Exercise brief: Output all records exactly, with no images.

Working data:

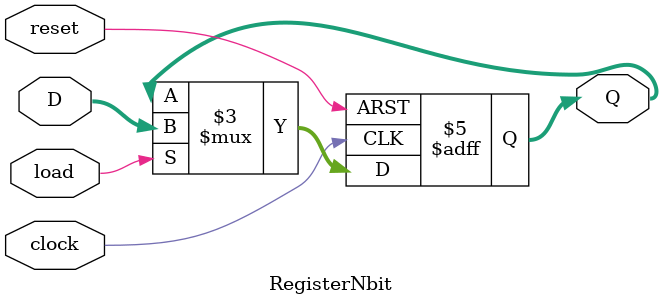
<source format=v>
module RegisterNbit(Q, D, load, reset, clock);
			parameter N = 64;
			
			input load; //positive logic
			input reset; //asynchronous positive logic
			input clock;//positive edge
			input [N-1:0]D;//data input
			output reg [N-1:0]Q;
			
			always @(posedge clock or posedge reset) begin
						if (reset)
									Q <= 0;
						else if (load)
									Q <= D;
						else		
									Q <= Q;
			end
endmodule 
</source>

Worked solution:
<source format=v>
module RegisterNbit(Q, D, load, reset, clock);
			parameter N = 64;
			
			input load; //positive logic
			input reset; //asynchronous positive logic
			input clock;//positive edge
			input [N-1:0]D;//data input
			output reg [N-1:0]Q;
			
			always @(posedge clock or posedge reset) begin
						if (reset)
									Q <= 0;
						else if (load)
									Q <= D;
						else		
									Q <= Q;
			end
endmodule 
</source>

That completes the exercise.